# Java Basics



## burn4ever (9. Jul 2009)

Hey,
kann mir jemand ein Buch Empfehlen welches ehr anwendungsbezogen, also evtl. mit Anwenderbeispielen und Codeschnipseln, ausgestattet ist.

Bin Anfänger und bau gerade eine hompage ( html ) möchte da ein swf einbetten und wenn man das mit den ganzen html code macht ist mein Template nicht mehr valide.


----------



## maki (9. Jul 2009)

*verschoben*

Das hier ist ein Java Forum, kein JavaScript-, HTML-, CSS- oder Flashforum.
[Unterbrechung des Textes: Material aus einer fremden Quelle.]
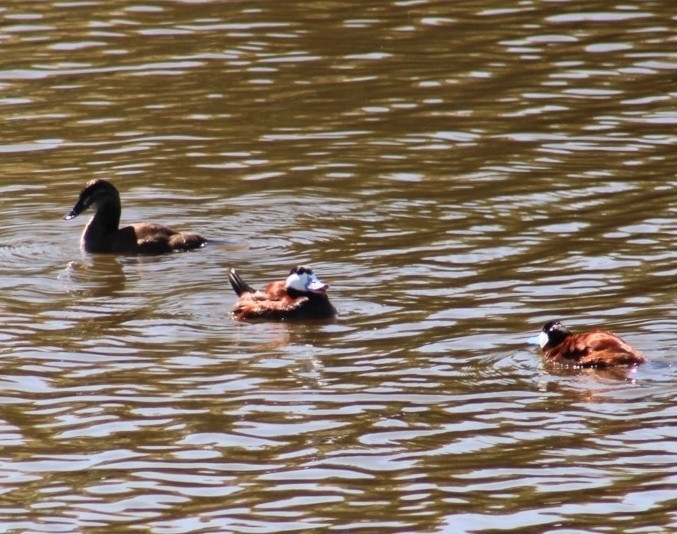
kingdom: Animalia
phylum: Chordata
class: Aves
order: Anseriformes
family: Anatidae
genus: Oxyura
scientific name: Oxyura jamaicensis
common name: Ruddy duck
http://www.java-forum.org/fuer-verirrte-fragen-zu-javascript/15912-ihr-seid-im-falschen-forum.html


----------



## faetzminator (9. Jul 2009)

Und was hat HTML/XHTML und SWF mit Java zu tun ???:L ? Was machst du in Java, bzw. was willst du machen? Oder meinst du nicht eher JavaScript?


----------



## burn4ever (9. Jul 2009)

Hmmm,
kann gut sein das ich JavaScrip meine.
Also Hintergrund ist folgender:
Wie oben beschrieben möchte ich eine swf einbinden. Wenn man das auf dem Object- Weg in html macht ist das script meistens nicht ganz valide, mal läuft es im Firefox dann im IE wieder nicht usw.

Ich war auf dieser Seite hier um zu sehen wie die Damen und Herren Falsh eingebunden haben.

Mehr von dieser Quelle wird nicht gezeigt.